Com a prorrogação, permanece temporariamente suspensa a exigência de acordo ou convenção coletiva entre empresas e sindicatos para que estabelecimentos do varejo e atacado possam abrir em feriados, como citado pelo site Diário do Comércio.
A portaria determina que supermercados, farmácias e lojas só funcionem nessas datas mediante negociação com a entidade sindical da categoria, além do cumprimento da legislação municipal.
Publicada para revogar uma regra de 2021 que permitia o funcionamento com base em acordos individuais entre empregadores e trabalhadores, a medida vem sendo sucessivamente postergada.

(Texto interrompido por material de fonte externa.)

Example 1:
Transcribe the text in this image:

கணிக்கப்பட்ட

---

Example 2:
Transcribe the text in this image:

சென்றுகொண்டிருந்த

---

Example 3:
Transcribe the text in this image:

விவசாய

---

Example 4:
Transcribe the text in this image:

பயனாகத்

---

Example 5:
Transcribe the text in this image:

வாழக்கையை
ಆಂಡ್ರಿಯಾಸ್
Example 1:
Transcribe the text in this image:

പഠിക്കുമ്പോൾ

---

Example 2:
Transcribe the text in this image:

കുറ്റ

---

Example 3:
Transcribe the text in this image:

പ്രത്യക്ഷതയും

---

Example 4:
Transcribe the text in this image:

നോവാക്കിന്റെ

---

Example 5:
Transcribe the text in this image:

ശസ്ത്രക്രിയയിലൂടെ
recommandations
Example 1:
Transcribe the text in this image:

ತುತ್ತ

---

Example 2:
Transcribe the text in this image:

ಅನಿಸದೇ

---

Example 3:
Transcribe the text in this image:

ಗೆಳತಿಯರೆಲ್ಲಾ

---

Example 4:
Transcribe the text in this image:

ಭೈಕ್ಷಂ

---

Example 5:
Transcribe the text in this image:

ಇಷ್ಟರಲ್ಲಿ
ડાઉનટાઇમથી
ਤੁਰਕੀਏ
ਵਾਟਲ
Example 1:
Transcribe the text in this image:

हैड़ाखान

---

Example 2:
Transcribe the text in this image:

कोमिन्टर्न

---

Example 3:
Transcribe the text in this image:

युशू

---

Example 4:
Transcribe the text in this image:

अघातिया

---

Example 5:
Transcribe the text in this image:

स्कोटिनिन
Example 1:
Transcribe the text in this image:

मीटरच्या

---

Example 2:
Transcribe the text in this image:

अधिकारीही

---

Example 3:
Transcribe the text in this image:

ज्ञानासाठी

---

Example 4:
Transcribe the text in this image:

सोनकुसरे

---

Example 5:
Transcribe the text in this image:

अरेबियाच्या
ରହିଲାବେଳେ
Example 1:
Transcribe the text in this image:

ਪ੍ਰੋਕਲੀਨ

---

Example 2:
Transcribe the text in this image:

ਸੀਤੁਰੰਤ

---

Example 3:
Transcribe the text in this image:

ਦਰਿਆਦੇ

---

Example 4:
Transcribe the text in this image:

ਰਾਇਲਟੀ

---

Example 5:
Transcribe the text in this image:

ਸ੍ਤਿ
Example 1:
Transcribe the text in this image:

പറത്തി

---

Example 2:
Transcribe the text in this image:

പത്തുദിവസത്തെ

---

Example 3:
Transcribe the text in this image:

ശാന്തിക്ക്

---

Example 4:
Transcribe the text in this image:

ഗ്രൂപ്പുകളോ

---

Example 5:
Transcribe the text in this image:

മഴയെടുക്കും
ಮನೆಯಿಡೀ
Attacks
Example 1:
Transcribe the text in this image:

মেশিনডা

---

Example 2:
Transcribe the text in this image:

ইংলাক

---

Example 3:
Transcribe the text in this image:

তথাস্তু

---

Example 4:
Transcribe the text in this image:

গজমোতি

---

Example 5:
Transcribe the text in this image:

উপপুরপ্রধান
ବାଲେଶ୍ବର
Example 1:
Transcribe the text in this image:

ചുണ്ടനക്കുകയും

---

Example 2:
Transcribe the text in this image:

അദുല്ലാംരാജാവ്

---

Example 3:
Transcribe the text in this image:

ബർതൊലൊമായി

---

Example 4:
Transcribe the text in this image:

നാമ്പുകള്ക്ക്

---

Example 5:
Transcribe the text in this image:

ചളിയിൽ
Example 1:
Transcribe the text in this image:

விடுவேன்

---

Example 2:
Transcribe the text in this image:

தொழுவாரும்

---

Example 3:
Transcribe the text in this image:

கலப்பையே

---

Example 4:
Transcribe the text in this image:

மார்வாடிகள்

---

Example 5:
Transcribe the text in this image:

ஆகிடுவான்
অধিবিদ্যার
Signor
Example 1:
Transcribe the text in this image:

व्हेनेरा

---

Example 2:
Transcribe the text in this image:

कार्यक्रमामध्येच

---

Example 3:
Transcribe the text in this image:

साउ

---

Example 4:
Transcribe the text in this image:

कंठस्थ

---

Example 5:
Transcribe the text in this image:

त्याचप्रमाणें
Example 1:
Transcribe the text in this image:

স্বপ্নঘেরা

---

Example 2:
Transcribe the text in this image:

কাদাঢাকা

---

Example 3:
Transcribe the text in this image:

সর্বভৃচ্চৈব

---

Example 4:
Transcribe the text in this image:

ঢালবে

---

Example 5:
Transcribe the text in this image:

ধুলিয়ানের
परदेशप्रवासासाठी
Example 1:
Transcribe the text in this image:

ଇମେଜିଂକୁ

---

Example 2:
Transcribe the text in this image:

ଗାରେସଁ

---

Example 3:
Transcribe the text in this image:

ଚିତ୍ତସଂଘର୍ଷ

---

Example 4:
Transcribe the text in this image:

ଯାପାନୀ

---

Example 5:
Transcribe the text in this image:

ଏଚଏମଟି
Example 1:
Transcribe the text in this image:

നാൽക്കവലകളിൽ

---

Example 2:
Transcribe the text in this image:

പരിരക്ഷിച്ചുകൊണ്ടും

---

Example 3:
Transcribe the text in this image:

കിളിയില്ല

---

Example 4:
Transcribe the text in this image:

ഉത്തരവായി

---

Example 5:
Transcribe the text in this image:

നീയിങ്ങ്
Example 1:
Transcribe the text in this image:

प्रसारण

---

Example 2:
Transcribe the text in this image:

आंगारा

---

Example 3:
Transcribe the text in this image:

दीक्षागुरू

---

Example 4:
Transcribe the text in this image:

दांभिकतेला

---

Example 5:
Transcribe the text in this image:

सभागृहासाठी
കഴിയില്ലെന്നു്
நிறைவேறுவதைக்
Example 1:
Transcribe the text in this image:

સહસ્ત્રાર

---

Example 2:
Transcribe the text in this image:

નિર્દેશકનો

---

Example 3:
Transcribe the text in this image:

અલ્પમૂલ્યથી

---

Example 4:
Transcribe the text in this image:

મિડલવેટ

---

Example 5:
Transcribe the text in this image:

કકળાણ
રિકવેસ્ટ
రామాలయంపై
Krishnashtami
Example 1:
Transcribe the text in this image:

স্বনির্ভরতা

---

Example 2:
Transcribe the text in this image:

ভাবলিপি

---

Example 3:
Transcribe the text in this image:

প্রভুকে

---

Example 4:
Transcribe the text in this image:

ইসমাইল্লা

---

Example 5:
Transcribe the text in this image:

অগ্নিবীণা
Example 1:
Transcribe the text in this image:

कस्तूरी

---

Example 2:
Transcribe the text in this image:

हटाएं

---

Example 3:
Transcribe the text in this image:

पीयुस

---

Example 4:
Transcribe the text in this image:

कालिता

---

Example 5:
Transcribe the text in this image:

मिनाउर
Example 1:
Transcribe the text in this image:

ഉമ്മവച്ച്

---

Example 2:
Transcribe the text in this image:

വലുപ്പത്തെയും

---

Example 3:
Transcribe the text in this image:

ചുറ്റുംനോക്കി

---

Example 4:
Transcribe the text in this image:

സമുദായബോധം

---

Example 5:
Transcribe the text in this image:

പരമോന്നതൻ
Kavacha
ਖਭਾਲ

Inicialmente prevista para 2023, a vigência foi remarcada para março, maio e julho de 2024, depois para julho de 2025 e, mais recentemente, março de 2026. Agora, o prazo foi novamente suspenso.
Após reunião entre o ministro do Trabalho, Luiz Marinho, parlamentares e representantes de trabalhadores e empresários, ficou definida a criação de uma comissão bipartite para discutir um novo texto.
O grupo terá 20 integrantes, sendo 10 representantes dos trabalhadores e 10 dos empregadores. As entidades terão cinco dias para indicar os nomes.
A comissão será assessorada pelo MTE e terá prazo de até 90 dias para apresentar uma proposta consensual. As reuniões ocorrerão duas vezes por mês, com calendário a ser divulgado oficialmente. Segundo o governo, a decisão reforça o compromisso com o diálogo social e o equilíbrio nas relações de trabalho.
Sindicatos defendem que a exigência de negociação coletiva já está prevista na legislação e pode evitar abusos nas jornadas em feriados. Já entidades empresariais, como a Confederação Nacional do Comércio de Bens, Serviços e Turismo (CNC), argumentam que a regra pode elevar custos e gerar insegurança operacional, sobretudo para pequenos comerciantes.
O debate ganha relevância em 2026, quando nove feriados nacionais cairão entre segunda e sexta-feira, ampliando o impacto da norma sobre o funcionamento do comércio em todo o país.